Given that no court has legitimate authority over the pope, in such a case, it is the Divine authority with which the immutable truths of the faith in question are taught by the Church (the dubia cites Sacred Scripture and Tradition) that is being stubbornly resisted with obstinate disobedience.
Question: What is the purpose of the public proclamation of which Ballerini writes?
It is simply to make known what the heretic (in this case, Francis) “had [already] pronounced against himself.”
The motive behind this proclamation is very plain; it is for the good of souls – “that all might be able to be equally on guard in relation to him.” [emphasis added]
Ballerini is clearly suggesting that some of the more well-formed and informed among the faithful (due to the public nature of the matter under discussion, even given the relatively inefficient means of communication that existed in his day) will already have been “able” to know that the pope has fallen into heresy and “therefore must be avoided.”
The proclamation is primarily for the benefit of “the rest.” (Of course, it will also serve to pave the way for the official calling of a new conclave in order to fill the vacant See of Peter.)
Furthermore, one notes that the proclamation of which Ballerini speaks is intended, not to issue a sentence against the heretic, but rather to announce “the sentence which he [the pope] had pronounced against himself.” (NB: “pronounced” – past tense; i.e., he has already been sentenced.)
Question: What exactly does the sentence entail?
“In a certain way he had abdicated the Pontificate…” (NB: “had” – past tense; i.e., the abdication has already taken place.)
At the outset of his treatment, Ballerini made it clear that among those capable of “knowing” that this man must be avoided – even apart from any proclamation from the proper authorities – includes ordinary faithful:
“For any person, even a private person, the words of Saint Paul to Titus hold: ‘Avoid the heretic, after a first and second correction, knowing that such a man is perverted and sins, since he is condemned by his own judgment’ (Tit. 3, 10-11).”
In the present case, the cardinals and bishops have a sacred duty before God to make a public proclamation that all may be equally on guard against Francis.

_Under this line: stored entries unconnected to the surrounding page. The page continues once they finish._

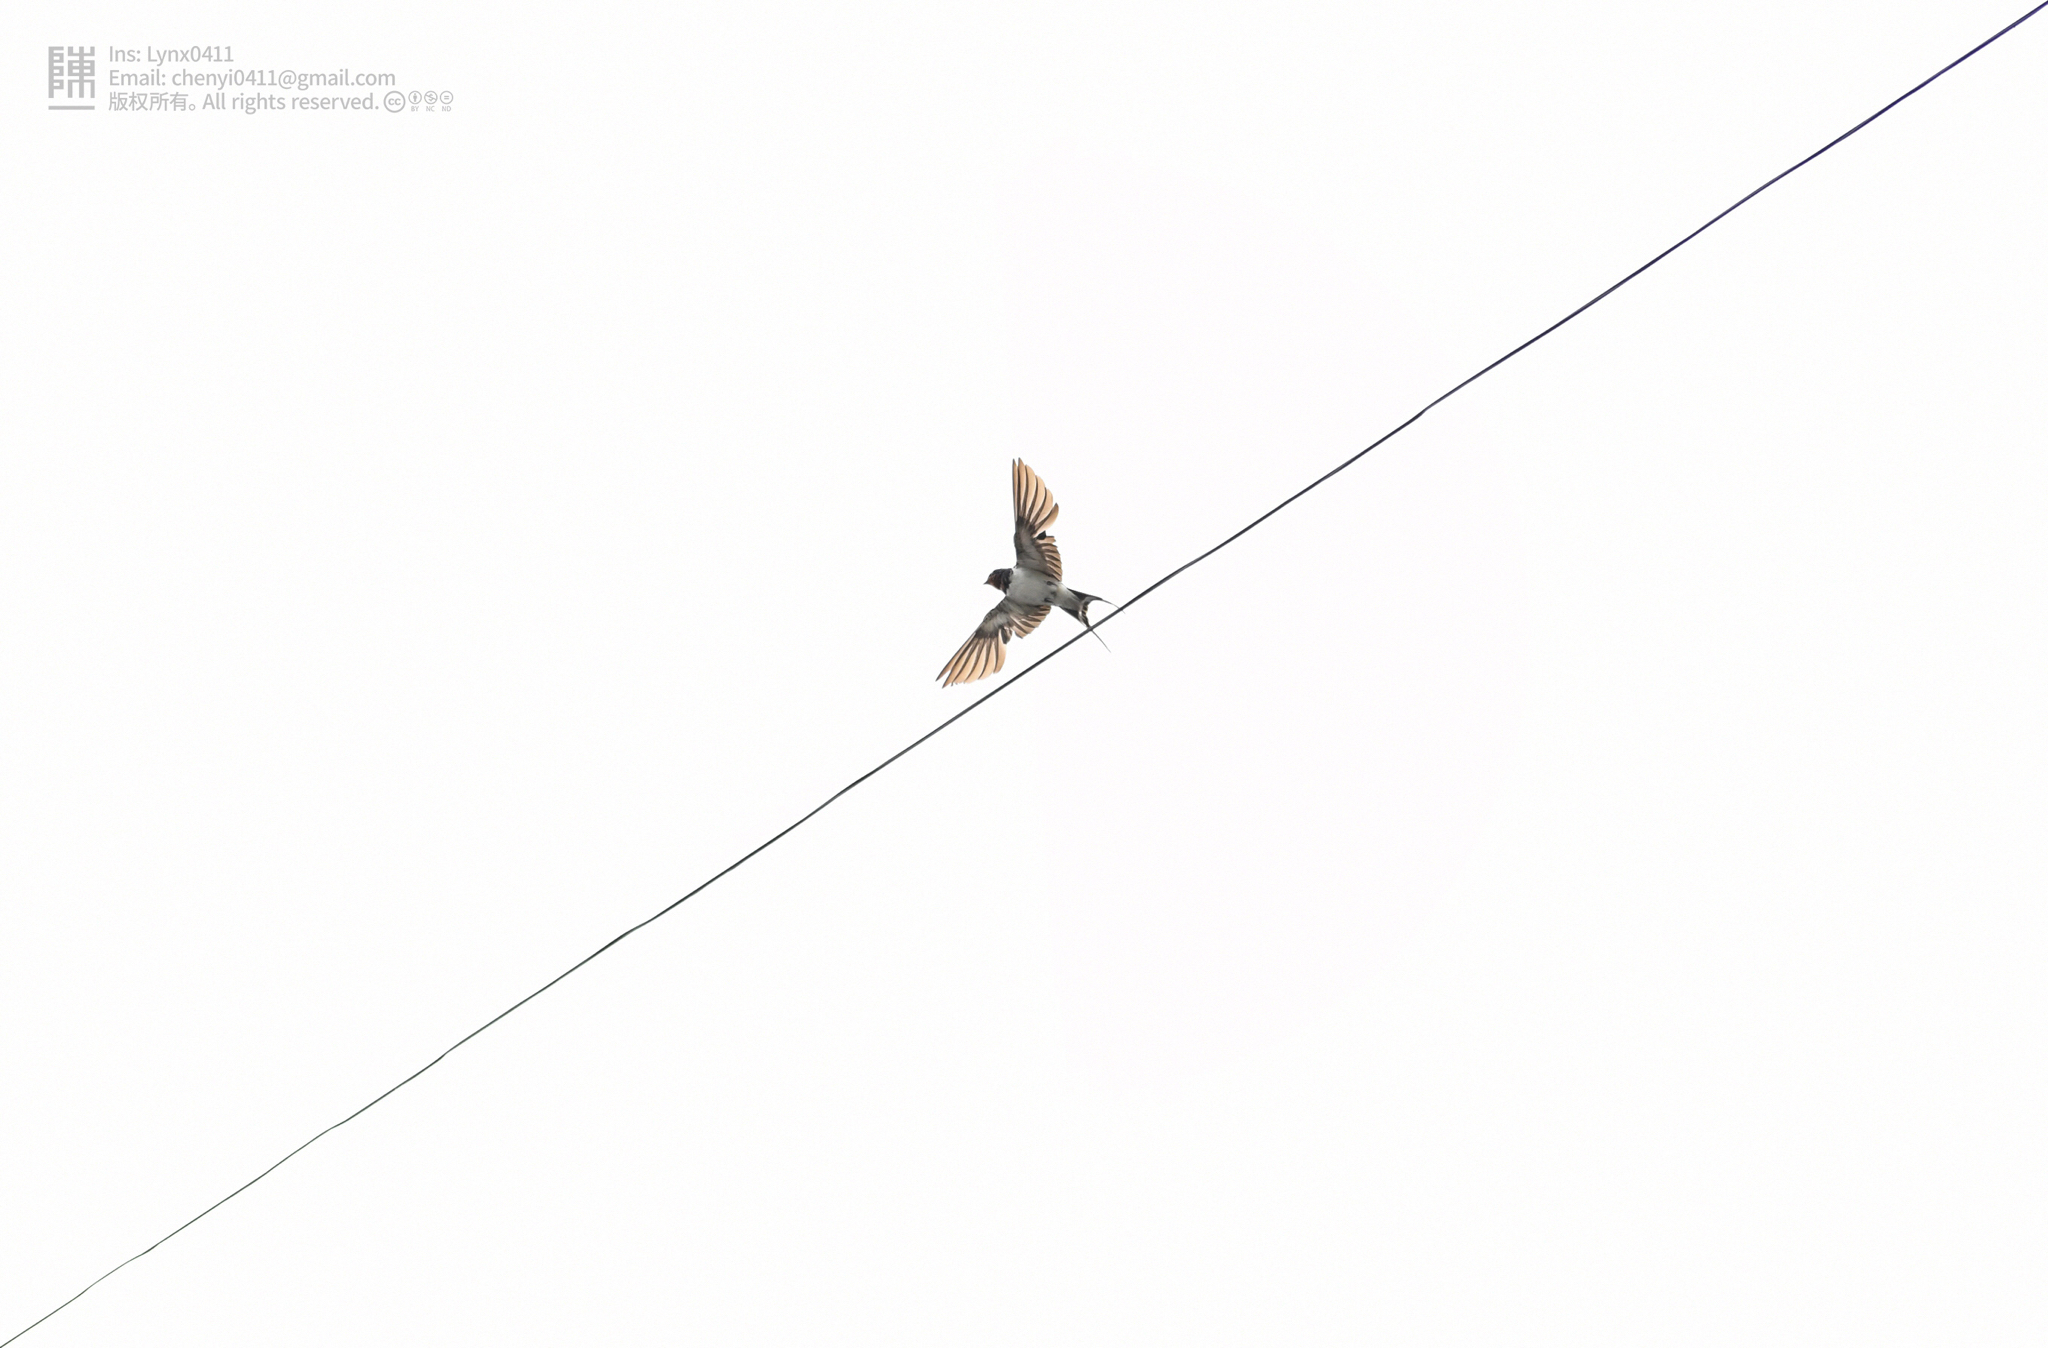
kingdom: Animalia
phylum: Chordata
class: Aves
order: Passeriformes
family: Hirundinidae
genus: Hirundo
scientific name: Hirundo rustica
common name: Barn swallow
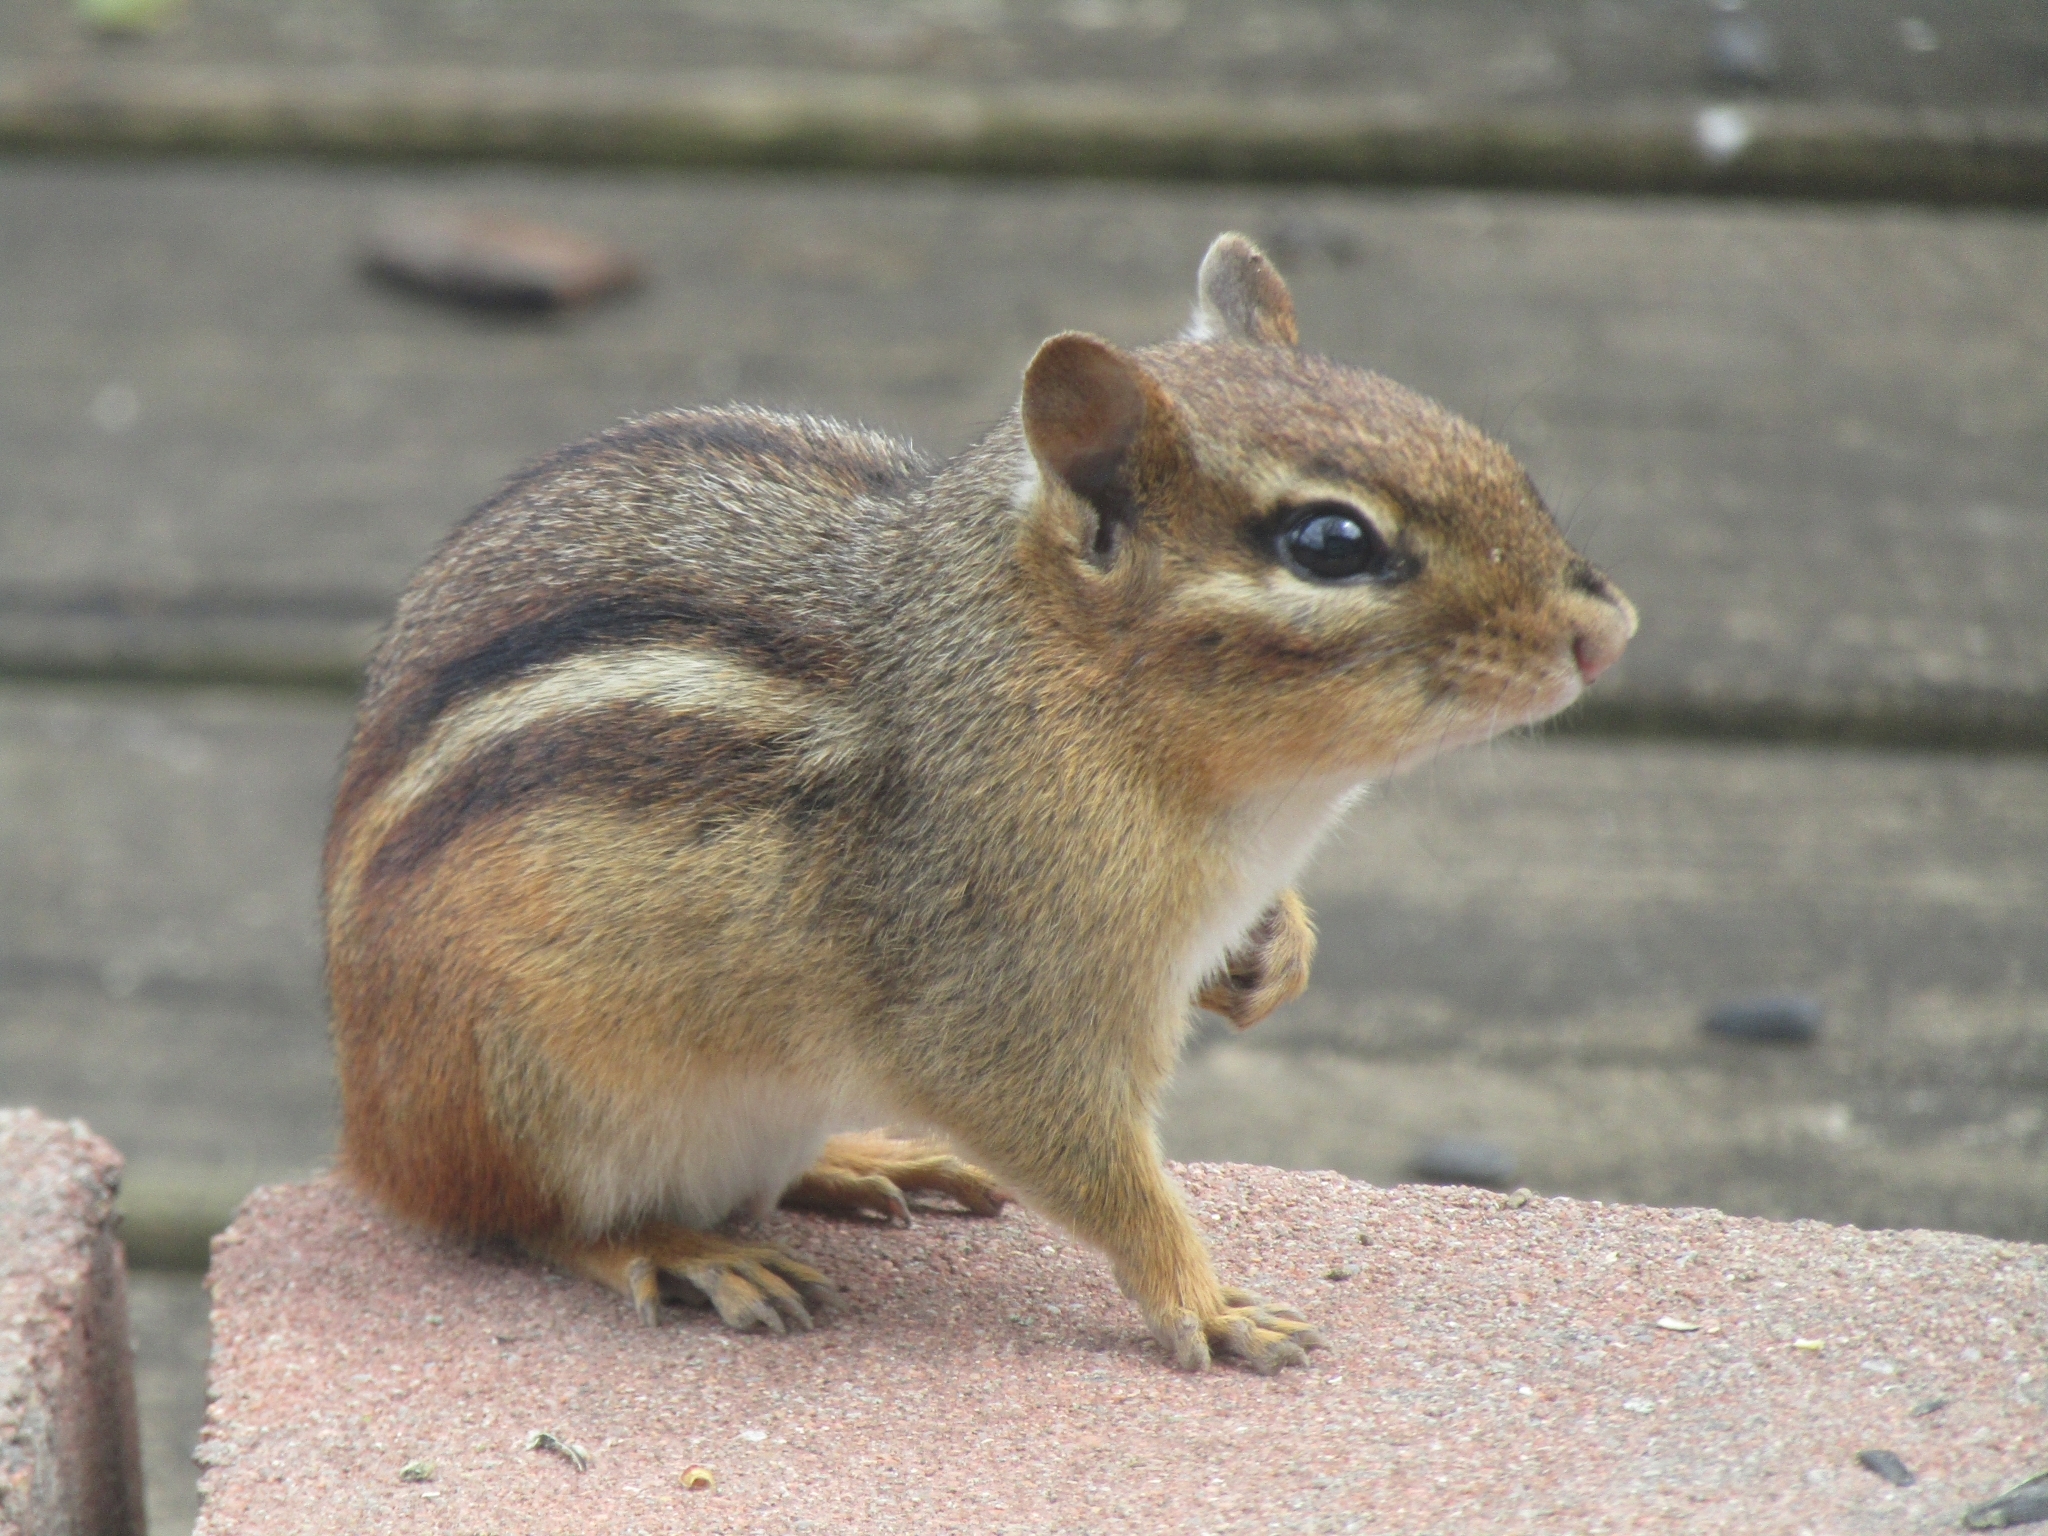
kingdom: Animalia
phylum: Chordata
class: Mammalia
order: Rodentia
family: Sciuridae
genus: Tamias
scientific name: Tamias striatus
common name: Eastern chipmunk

If they do not, or if they delay in doing so, their failure will in no way undo the reality of what has already taken place, which, in my opinion, suffices to meet the requirements suggested by Fr. Pietro Ballerini for Francis to cut himself from the body of the Church, condemn himself by his own judgment, pronounce a sentence against himself, and in a certain way abdicate the Pontificate.
At this, I believe it has been sufficiently demonstrated that it cannot be said of my opinion, even though it stands open for criticism, finds no support among the Church’s venerable theologians.
So, where do we go from here?
The questions that we’ve yet to address in the case of a heretical pope are perhaps the most crucial of all:
When might we expect Christ to remove the papacy from such a man?
Does the Church have a role to play in facilitating this removal?
If so, what precisely is it?
To this end, Robert quotes Suarez:
“In no case, even of heresy, is the Pontiff deprived form his dignity and power immediately by God himself, without undergoing the judgment and sentence of men. This is the common opinion today. (… ) if a Pope were a heretic and incorrigible, he would cease to be pope after a declaratory sentence of the crime were advanced against him by the legitimate jurisdiction of the Church. This is the common teaching of Doctors.”
Moving forward, it is going to become necessary for us to clarify exactly what “the judgment and sentence of men” and “advancing a declaratory sentence against…” might look like with respect to a pope over whom no man has authority – the same that Ballerini describes as one who judges and sentences himself.
This, I believe, is where the rubber meets the road in this discussion. I look forward to whatever clarifications Robert may be able to provide, and we all owe him a debt of gratitude for his efforts thus far!